Where a pulse palpation site is difficult to locate or if the pulse is slow, a manual Doppler scan should be used.
• Evaluate all other criteria if tangible pulses are not evaluable due to casting.
Capillary refill
· Test capillary refill to determine peripheral vascular perfusion by pulling on the nailbeds.
· Remember how long it takes for a distal capillary bed to recover its colour after applying pressure to induce blanching.
· A capillary refill period of two seconds or less is common for an adult; excessive perfusion can be indicated by prolonged capillary refill period.
· Age, temperature, ambient light, and application of pressure can affect capillary refill time.
Skin color
• Bilateral contrast of the colour of the eyes.
• Consider the normal skin tone of a patient and any skin conditions when carrying out this evaluation; cyanosis can appear differently in different skin tones.
· Pallor or cyanosis may indicate insufficient arterial supply; black coloration may indicate inadequate venous return in dusky, cyanotic, mottled, or purple.

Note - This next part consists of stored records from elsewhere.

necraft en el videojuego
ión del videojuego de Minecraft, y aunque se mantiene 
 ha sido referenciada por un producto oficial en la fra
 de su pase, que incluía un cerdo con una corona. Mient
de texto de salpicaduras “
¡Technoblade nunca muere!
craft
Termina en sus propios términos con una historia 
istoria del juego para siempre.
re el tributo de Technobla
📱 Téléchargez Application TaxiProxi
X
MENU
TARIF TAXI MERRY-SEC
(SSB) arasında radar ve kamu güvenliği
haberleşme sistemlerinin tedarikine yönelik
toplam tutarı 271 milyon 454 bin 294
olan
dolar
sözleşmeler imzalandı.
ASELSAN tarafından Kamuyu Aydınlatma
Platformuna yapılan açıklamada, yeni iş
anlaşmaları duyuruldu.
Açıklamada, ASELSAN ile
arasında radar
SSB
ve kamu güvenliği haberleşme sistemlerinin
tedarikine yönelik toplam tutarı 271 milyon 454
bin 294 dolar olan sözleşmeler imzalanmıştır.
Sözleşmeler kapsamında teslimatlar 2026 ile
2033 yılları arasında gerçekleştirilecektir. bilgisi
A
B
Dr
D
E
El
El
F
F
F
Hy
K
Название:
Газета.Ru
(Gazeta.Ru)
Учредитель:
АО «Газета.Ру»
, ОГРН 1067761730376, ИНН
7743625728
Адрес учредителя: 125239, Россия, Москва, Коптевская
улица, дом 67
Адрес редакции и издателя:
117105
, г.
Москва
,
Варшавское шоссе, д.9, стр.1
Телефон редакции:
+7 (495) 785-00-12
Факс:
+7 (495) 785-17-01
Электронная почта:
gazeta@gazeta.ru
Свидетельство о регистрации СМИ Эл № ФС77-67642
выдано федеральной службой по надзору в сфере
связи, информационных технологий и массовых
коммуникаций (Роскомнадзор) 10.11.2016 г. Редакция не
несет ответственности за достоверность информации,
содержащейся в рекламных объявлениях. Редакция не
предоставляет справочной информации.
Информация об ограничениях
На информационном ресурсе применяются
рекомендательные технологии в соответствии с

· Shiny and pale skin may be a symptom of compartment syndrome, indicating pressure in the affected region, and needs urgent intervention to avoid vascular compromise that can result in muscle and nerve ischemia.
Temperature
• Use the back of the hands for a bilateral measurement of skin temperature.
• Skin should be touch wet. Cool skin may indicate insufficient supply of arteries; warmth may indicate insufficient return of veins.
Sensation
· Ask the patient about sensory changes, such as tingling, numbness (paresthesia), tension, or burning.

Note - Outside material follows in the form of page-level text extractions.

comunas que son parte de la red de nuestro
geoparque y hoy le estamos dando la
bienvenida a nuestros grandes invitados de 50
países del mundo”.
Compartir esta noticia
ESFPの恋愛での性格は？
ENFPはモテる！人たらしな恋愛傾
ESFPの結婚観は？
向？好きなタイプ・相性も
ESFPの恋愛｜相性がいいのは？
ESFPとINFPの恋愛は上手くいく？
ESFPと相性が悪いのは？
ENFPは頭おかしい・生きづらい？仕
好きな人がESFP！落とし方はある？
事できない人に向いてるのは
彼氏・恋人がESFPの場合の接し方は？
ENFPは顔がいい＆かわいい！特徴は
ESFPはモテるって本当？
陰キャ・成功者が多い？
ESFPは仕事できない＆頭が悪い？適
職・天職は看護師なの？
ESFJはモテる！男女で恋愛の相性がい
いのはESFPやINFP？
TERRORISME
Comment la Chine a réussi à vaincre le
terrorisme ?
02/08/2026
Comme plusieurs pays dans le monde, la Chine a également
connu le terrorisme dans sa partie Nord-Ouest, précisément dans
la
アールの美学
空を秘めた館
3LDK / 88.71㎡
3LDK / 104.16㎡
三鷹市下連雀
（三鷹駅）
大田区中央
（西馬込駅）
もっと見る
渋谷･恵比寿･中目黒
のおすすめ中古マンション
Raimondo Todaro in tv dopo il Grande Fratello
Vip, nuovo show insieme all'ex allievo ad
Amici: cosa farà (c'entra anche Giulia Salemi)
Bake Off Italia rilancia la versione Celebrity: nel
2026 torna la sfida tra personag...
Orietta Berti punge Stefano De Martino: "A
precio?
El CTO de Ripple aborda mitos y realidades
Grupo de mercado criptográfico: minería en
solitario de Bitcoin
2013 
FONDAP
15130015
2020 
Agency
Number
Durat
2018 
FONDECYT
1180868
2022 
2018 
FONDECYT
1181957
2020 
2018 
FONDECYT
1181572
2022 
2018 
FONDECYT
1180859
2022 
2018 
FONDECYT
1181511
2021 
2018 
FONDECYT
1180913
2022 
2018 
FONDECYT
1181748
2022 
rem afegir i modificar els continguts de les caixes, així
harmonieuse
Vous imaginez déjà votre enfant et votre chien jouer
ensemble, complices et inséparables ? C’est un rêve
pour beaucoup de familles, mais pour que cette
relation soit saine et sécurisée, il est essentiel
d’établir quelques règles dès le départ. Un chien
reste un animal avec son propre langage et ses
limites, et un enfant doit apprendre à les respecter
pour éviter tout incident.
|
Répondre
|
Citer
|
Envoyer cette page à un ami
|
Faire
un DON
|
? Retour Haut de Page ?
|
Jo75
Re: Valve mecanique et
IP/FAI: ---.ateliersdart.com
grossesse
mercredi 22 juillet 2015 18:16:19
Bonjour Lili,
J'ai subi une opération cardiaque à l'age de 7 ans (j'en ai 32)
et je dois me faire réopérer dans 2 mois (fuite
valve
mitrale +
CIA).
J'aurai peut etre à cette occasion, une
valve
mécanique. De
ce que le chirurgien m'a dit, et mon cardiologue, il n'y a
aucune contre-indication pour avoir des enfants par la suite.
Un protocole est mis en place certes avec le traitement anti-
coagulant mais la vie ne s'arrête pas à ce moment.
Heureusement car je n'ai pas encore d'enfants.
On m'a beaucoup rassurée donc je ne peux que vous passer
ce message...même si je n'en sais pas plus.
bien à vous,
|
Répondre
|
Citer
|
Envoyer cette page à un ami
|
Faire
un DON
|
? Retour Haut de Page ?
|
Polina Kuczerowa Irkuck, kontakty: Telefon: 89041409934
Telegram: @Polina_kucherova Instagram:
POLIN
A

· A pressure sensory assessment also consists of evaluating light contact with a cotton swab and evaluating temperature differentiation with warm and cold stimuli; the sharp end of a disposable safety pin may be used to assess pinprick sensation.
· Consider applying the 2-point discrimination test, if indicated.

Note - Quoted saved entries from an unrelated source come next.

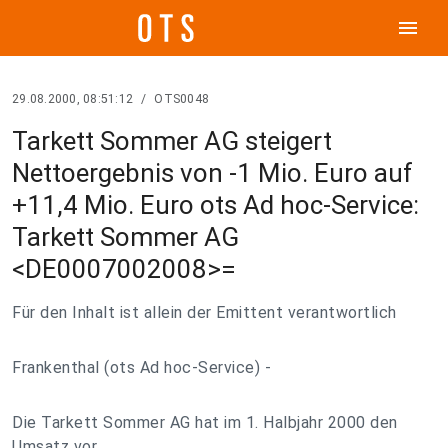
menu
29.08.2000, 08:51:12
/
OTS0048
Tarkett Sommer AG steigert
Nettoergebnis von -1 Mio. Euro auf
+11,4 Mio. Euro ots Ad hoc-Service:
Tarkett Sommer AG
<DE0007002008>=
Für den Inhalt ist allein der Emittent verantwortlich
Frankenthal (ots Ad hoc-Service) -
Die Tarkett Sommer AG hat im 1. Halbjahr 2000 den
Umsatz vor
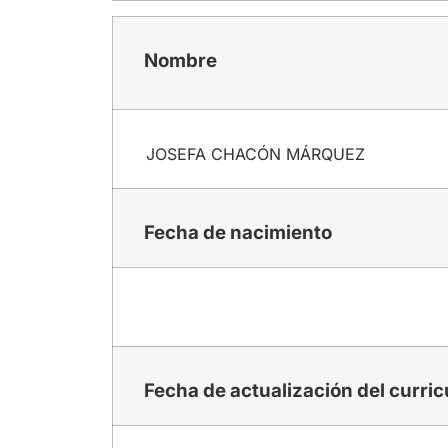
Nombre
JOSEFA CHACÓN MÁRQUEZ
Fecha de nacimiento
Fecha de actualización del curri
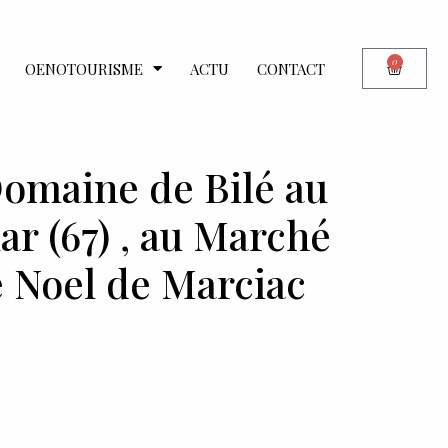
0
OENOTOURISME
ACTU
CONTACT
Domaine de Bilé au
r (67) , au Marché
e Noel de Marciac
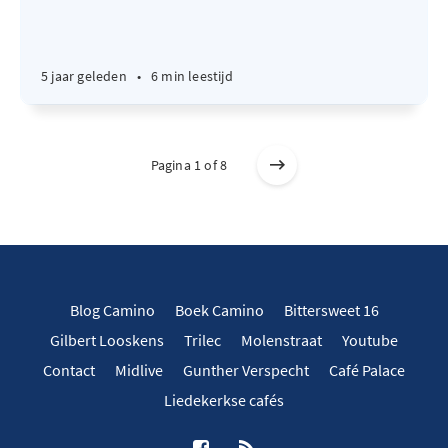
5 jaar geleden
•
6 min leestijd
Pagina 1 of 8
Blog Camino
Boek Camino
Bittersweet 16
Gilbert Looskens
Trilec
Molenstraat
Youtube
Contact
Midlive
Gunther Verspecht
Café Palace
Liedekerkse cafés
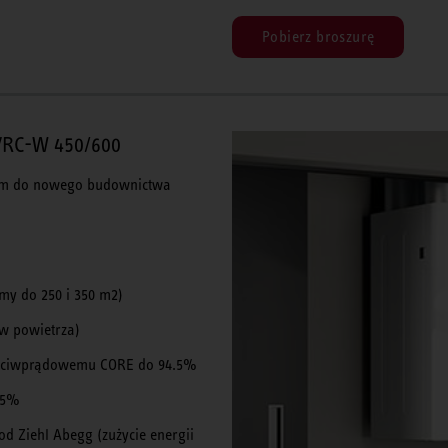
Pobierz broszurę
 VRC-W 450/600
ium do nowego budownictwa
my do 250 i 350 m2)
yw powietrza)
zeciwprądowemu CORE do 94.5%
 65%
d Ziehl Abegg (zużycie energii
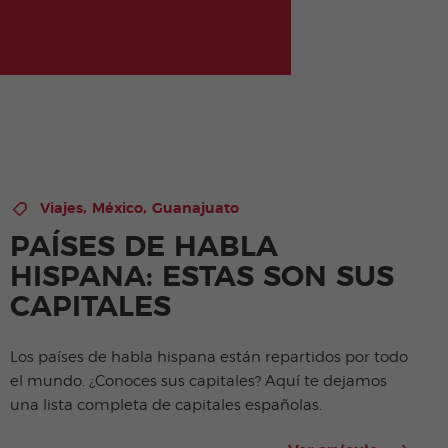
,
,
Viajes
México
Guanajuato
PAÍSES DE HABLA
HISPANA: ESTAS SON SUS
CAPITALES
Los países de habla hispana están repartidos por todo
el mundo. ¿Conoces sus capitales? Aquí te dejamos
una lista completa de capitales españolas.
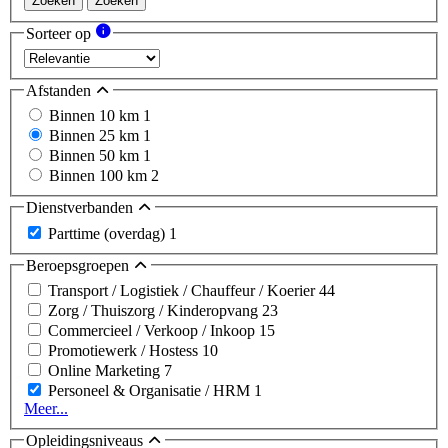
Zoeken
Zoeken
Sorteer op
Afstanden
Binnen 10 km
1
Binnen 25 km
1
Binnen 50 km
1
Binnen 100 km
2
Dienstverbanden
Parttime (overdag)
1
Beroepsgroepen
Transport / Logistiek / Chauffeur / Koerier
44
Zorg / Thuiszorg / Kinderopvang
23
Commercieel / Verkoop / Inkoop
15
Promotiewerk / Hostess
10
Online Marketing
7
Personeel & Organisatie / HRM
1
Meer...
Opleidingsniveaus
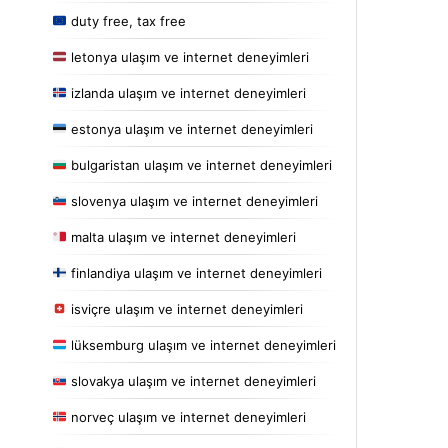
duty free, tax free
letonya ulaşım ve internet deneyimleri
izlanda ulaşım ve internet deneyimleri
estonya ulaşım ve internet deneyimleri
bulgaristan ulaşım ve internet deneyimleri
slovenya ulaşım ve internet deneyimleri
malta ulaşım ve internet deneyimleri
finlandiya ulaşım ve internet deneyimleri
isviçre ulaşım ve internet deneyimleri
lüksemburg ulaşım ve internet deneyimleri
slovakya ulaşım ve internet deneyimleri
norveç ulaşım ve internet deneyimleri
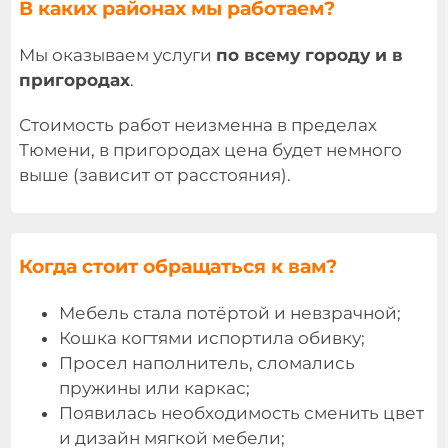
В каких районах мы работаем?
Мы оказываем услуги
по всему городу и в
пригородах
.
Стоимость работ неизменна в пределах
Тюмени, в пригородах цена будет немного
выше (зависит от расстояния).
Когда стоит обращаться к вам?
Мебель стала потёртой и невзрачной;
Кошка когтями испортила обивку;
Просел наполнитель, сломались
пружины или каркас;
Появилась необходимость сменить цвет
и дизайн мягкой мебели;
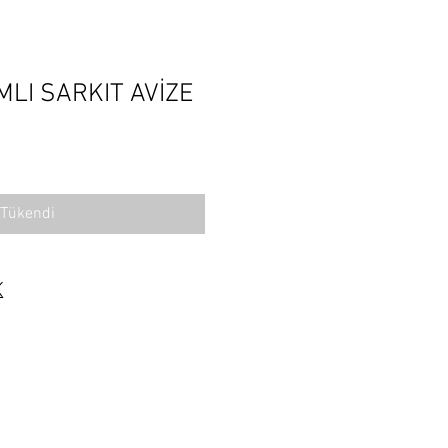
MLI SARKIT AVİZE
Tükendi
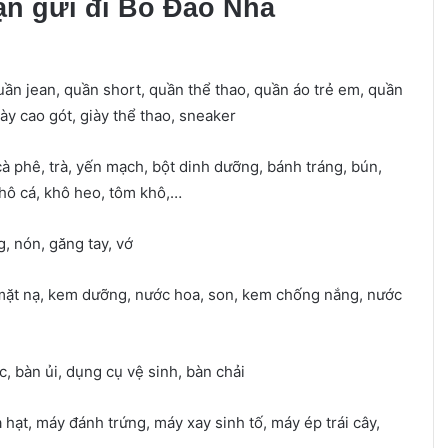
ận gửi đi Bồ Đào Nha
quần jean, quần short, quần thể thao, quần áo trẻ em, quần
ày cao gót, giày thể thao, sneaker
cà phê, trà, yến mạch, bột dinh dưỡng, bánh tráng, bún,
khô cá, khô heo, tôm khô,…
, nón, găng tay, vớ
 mặt nạ, kem dưỡng, nước hoa, son, kem chống nắng, nước
c, bàn ủi, dụng cụ vệ sinh, bàn chải
 hạt, máy đánh trứng, máy xay sinh tố, máy ép trái cây,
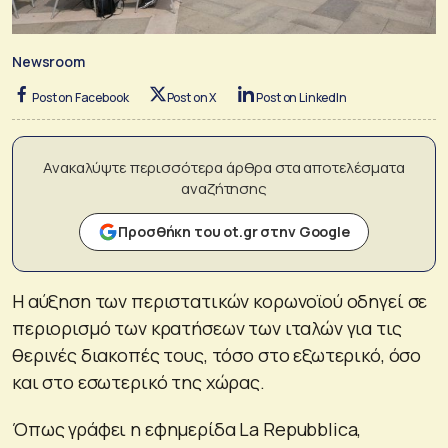
Newsroom
Post on Facebook
Post on X
Post on LinkedIn
Ανακαλύψτε περισσότερα άρθρα στα αποτελέσματα
αναζήτησης
Προσθήκη του ot.gr στην Google
Η αύξηση των περιστατικών κορωνοϊού οδηγεί σε
περιορισμό των κρατήσεων των ιταλών για τις
θερινές διακοπές τους, τόσο στο εξωτερικό, όσο
και στο εσωτερικό της χώρας.
Όπως γράφει η εφημερίδα La Repubblica,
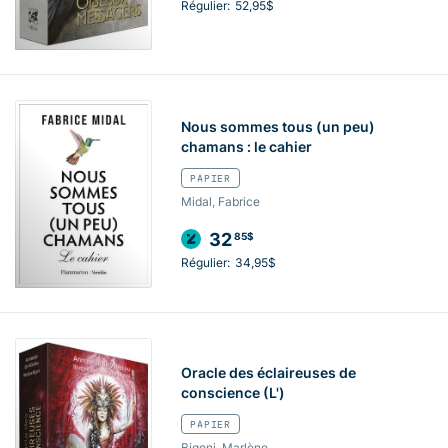
Régulier:
52,95$
Nous sommes tous (un peu)
chamans : le cahier
PAPIER
Midal, Fabrice
32
85$
Régulier:
34,95$
Oracle des éclaireuses de
conscience (L')
PAPIER
Bigoni, Marlène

· Severe numbness or tingling symptoms should be examined immediately, with proximal and distal examination of the site of injury or surgery (if not precluded by casting or splinting).
· Nerve involvement, compromised blood flow, or the use of ice may change the sensory function of a patient.
Motor function
· Test motion and strength range. A main measure of the motor activity of particular nerves is the capacity of the patient to execute complex movements.
· Loss of motor control is often a late sign of neurovascular compromise, so to identify these subtle changes in the patient, regular examination and careful attention is needed.
Pain
When pain is detected and treated early, complications may be avoided.
Pain may be caused by damage to sensory nerves and/or reduced flow of blood.
Using a pain assessment method to measure pain severity.
• Note the location, severity and areas of pain that radiate.
• Be conscious of nonverbal pain signals like grimacing, protecting, tachycardia and hypotension in sedated patients or those unable to verbalise details.
Edema
· Edema can be caused by musculoskeletal injury, may lead to vascular compromise and may cause muscle and nerve tissue damage.
· Pre-existing processes of illness (i.e. heart failure, cirrhosis, or kidney disease) can put a patient at increased risk of complications associated with edema.
· The elevation of the limb, no higher than the level of the heart, will help reduce edema.